The Australian embassy in Beijing is trying to locate Sydney Falun Gong 
practitioner Nancy Chen, who disappeared in the city of Yibin, Sichuan province, 
last Wednesday. 
A spokesman said the embassy was concerned for Ms Chen's safety and was in touch 
with the Chinese authorities to try to establish her whereabouts and contact 
her. 
Her husband, Herbert Lu, said in Sydney he had received a phone call early 
yesterday from Yibin saying the Public Security Bureau had detained his wife 
because she was a Falun Gong practitioner. He said Ms Chen had been held in 
Beijing for 24 days in 1999 or 2000 before being deported. He thought his wife 
was on a Chinese government blacklist and might have been involved in a protest 
in Tiananmen Square but could not remember the details. 

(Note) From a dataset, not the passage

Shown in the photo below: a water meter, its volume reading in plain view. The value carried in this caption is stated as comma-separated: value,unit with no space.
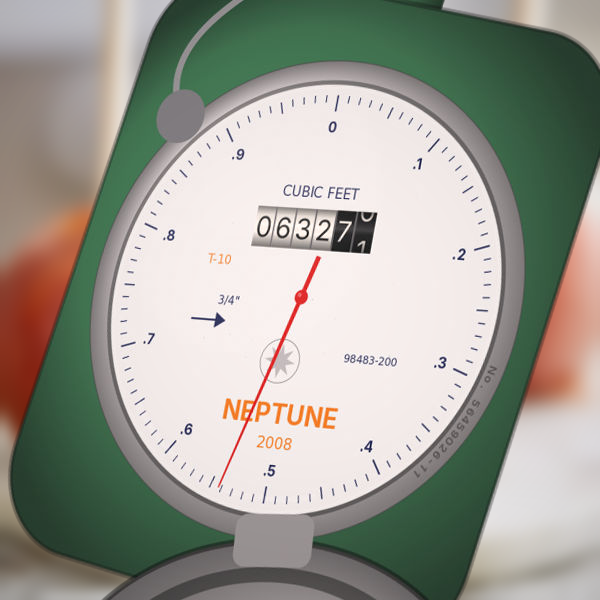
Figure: 63270.54,ft³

He said she had flown to the Sichuan capital Chengdu about January 17 with her 
six-year-old daughter after a few days in Hong Kong with friends. She had 
planned to stay with her parents in nearby Yibin. 

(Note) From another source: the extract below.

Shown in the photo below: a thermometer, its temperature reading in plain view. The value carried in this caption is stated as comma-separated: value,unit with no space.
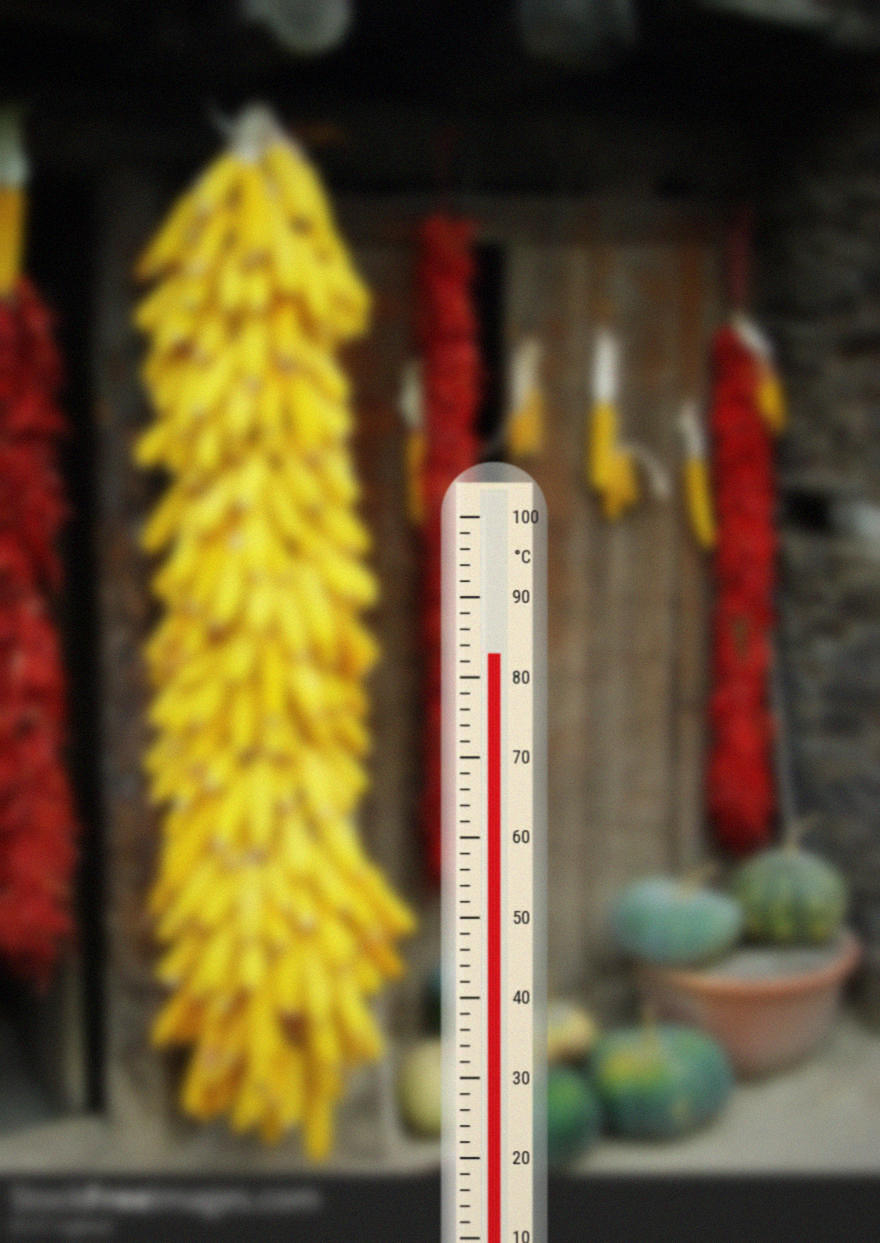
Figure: 83,°C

It is understood Ms Chen entered the US consulate office in Chengdu early on 
Wednesday morning seeking help. She stayed at the consulate until the early 
evening, as consular officers notified the Australian embassy and tried to make 
arrangements for her family or friends to collect her. Eventually a consular 
officer took her to a nearby hotel where she met a family friend. 

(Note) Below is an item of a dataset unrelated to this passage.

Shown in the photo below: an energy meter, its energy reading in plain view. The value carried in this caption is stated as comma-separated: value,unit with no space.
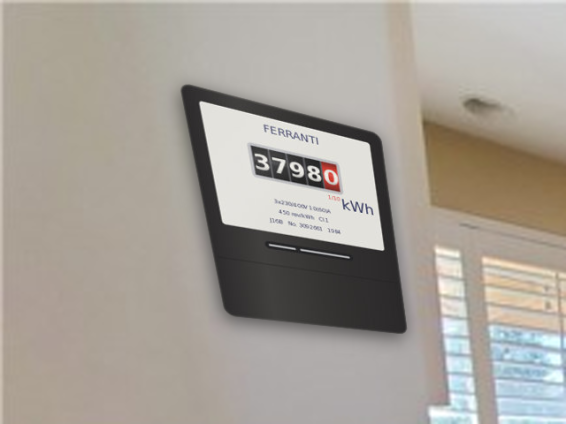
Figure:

What happened next is not clear. Mr Lu said Ms Chen had phoned her mother, 
saying she had been kidnapped. She asked her mother to tell her husband to ask 
the Australian Government to "save me". 
An officer at the Chengdu Public Security Bureau Falun Gong division would not 
discuss the case over the telephone. 
Falun Gong practitioners from Australia and other countries have frequently been 
detained in mainland China in recent years before being deported. They have 
complained of brutal treatment and beatings by police.